EXERCISE |
Answer these questions from the GERD passage below:
(a) What estimated prevalence of GERD in the US population does it give?
(b) Which two medications does it name as decreasing LES tone?
(c) What condition results from the metaplastic change in the lower esophagus?

SOURCE DOCUMENT |
--

Normally, food travels from the mouth, down the esophagus, and into the stomach where a band of smooth muscles called the lower esophageal sphincter, or LES, keeps the food from moving back up the esophagus.

In GERD, however, the gastric contents will flow back, or reflux, into the esophagus.

GERD is a common gastrointestinal disorder with an estimated prevalence of 17 to 28% in the US population.

The risk for GERD increases with factors that decrease the LES tone so it is not as effective in protecting the esophagus from gastric contents.

For example, certain medications like nitrites and calcium channel blockers decrease LES tone and increase the risk of reflux.

A hiatal hernia, where part of the stomach bulges through the diaphragm, allows gastric contents to pool below the esophagus where it can reflux more easily.

On the other hand, gastric contents can be forced past the LES with conditions that put pressure on the stomach, like obesity and pregnancy, and actions like coughing, vomiting, and heavy lifting, which increase intra-abdominal pressure.

Reflux is also more likely to happen within an hour of eating or when lying down after a meal.

Lastly, alcohol, tobacco, caffeine and spicy foods tend to trigger reflux.

Now, when the esophageal lining is exposed to the acidic gastric contents it produces symptoms like heartburn and pain in the chest and upper abdomen.

If reflux travels further up the esophagus, tiny droplets of gastric contents can enter the larynx and bronchial tree, stimulating a cough.

This can become a vicious cycle as coughing contributes to reflux and reflux stimulates the cough.

And if aspiration occurs, it can lead to further complications like pneumonia or asthma-like symptoms such as bronchospasm.

If the reflux regurgitates all the way into the mouth, it produces a bitter taste and halitosis, otherwise known as bad breath.

Over time, exposure to acid can lead to erosion of tooth enamel, oral ulcers, and esophageal inflammation, or esophagitis.

Chronic reflux eventually erodes the lining of the esophagus causing ulcers which can bleed, potentially leading to anemia.

Fibrosis or scarring can occur in response to repeated tissue injury, leading to esophageal strictures, which makes swallowing difficult.

Ultimately the esophagus adapts to the chronic reflux by transforming the squamous epithelial cells that normally line the lower esophagus into columnar epithelial cells that are more resistant to injury.

This metaplastic change results in a condition called Barrett’s esophagus, which is a risk factor for adenocarcinoma.

A diagnosis of GERD is initially based on clinical findings and if symptoms resolve with conservative treatment.

--

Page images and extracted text
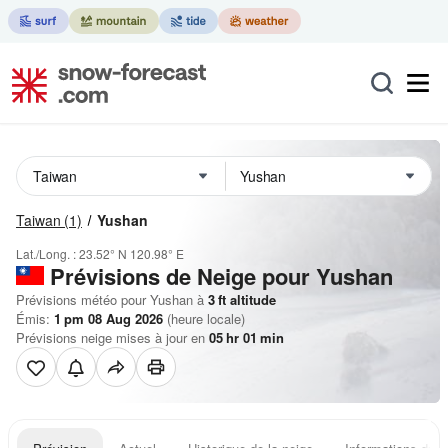
Taiwan
(1)
Yushan
Lat./Long. :
23.52° N
120.98° E
Prévisions de Neige
pour Yushan
Prévisions météo pour Yushan à
3
ft
altitude
Émis:
1 pm 08 Aug 2026
(heure locale)
Prévisions neige mises à jour en
05
hr
01
min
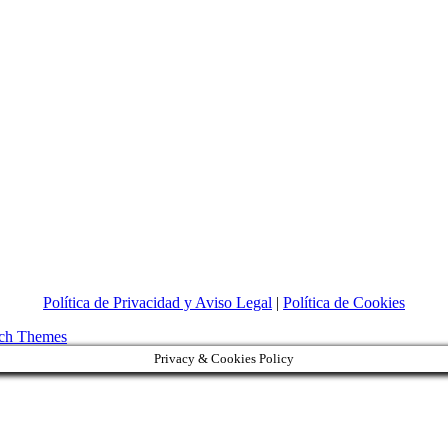
La
Cruz
Política de Privacidad y Aviso Legal
|
Política de Cookies
de
la
ch Themes
Cerrajería
Privacy & Cookies Policy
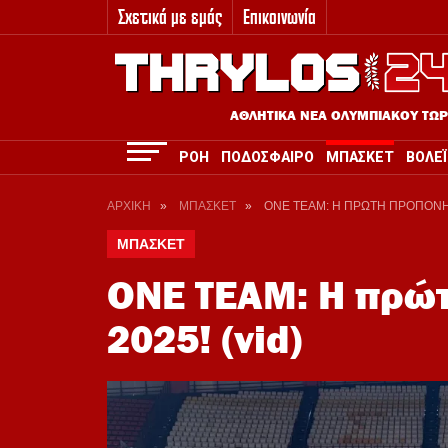
Σχετικά με εμάς
Επικοινωνία
3
ΑΘΛΗΤΙΚΑ ΝΕΑ ΟΛΥΜΠΙΑΚΟΥ ΤΩ
ΡΟΗ
ΠΟΔΟΣΦΑΙΡΟ
ΜΠΑΣΚΕΤ
ΒΟΛΕΪ
ΑΡΧΙΚΗ
»
ΜΠΑΣΚΕΤ
»
ONE TEAM: Η ΠΡΩΤΗ ΠΡΟΠΟΝΗΣ
ΜΠΑΣΚΕΤ
ONE TEAM: Η πρώ
2025! (vid)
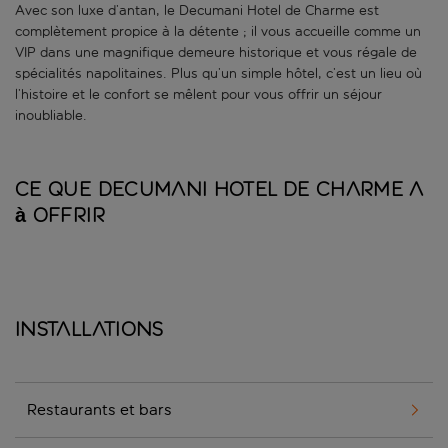
Avec son luxe d’antan, le Decumani Hotel de Charme est
complètement propice à la détente ; il vous accueille comme un
VIP dans une magnifique demeure historique et vous régale de
spécialités napolitaines. Plus qu’un simple hôtel, c’est un lieu où
l’histoire et le confort se mêlent pour vous offrir un séjour
inoubliable.
Ce que Decumani Hotel de Charme a
à offrir
Installations
Restaurants et bars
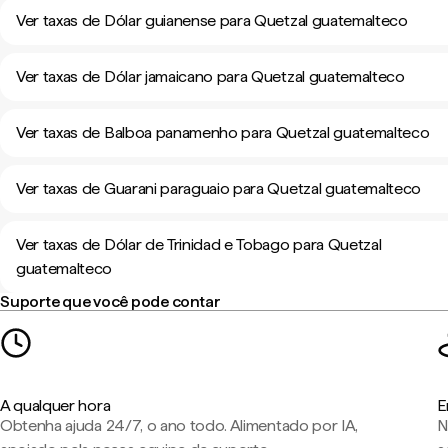
Ver taxas de Dólar guianense para Quetzal guatemalteco
Ver taxas de Dólar jamaicano para Quetzal guatemalteco
Ver taxas de Balboa panamenho para Quetzal guatemalteco
Ver taxas de Guarani paraguaio para Quetzal guatemalteco
Ver taxas de Dólar de Trinidad e Tobago para Quetzal
guatemalteco
Suporte que você pode contar
A qualquer hora
E
Obtenha ajuda 24/7, o ano todo. Alimentado por IA,
N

--

WRITTEN RESPONSE |
(a) 17 to 28%
(b) Nitrites and calcium channel blockers
(c) Barrett's esophagus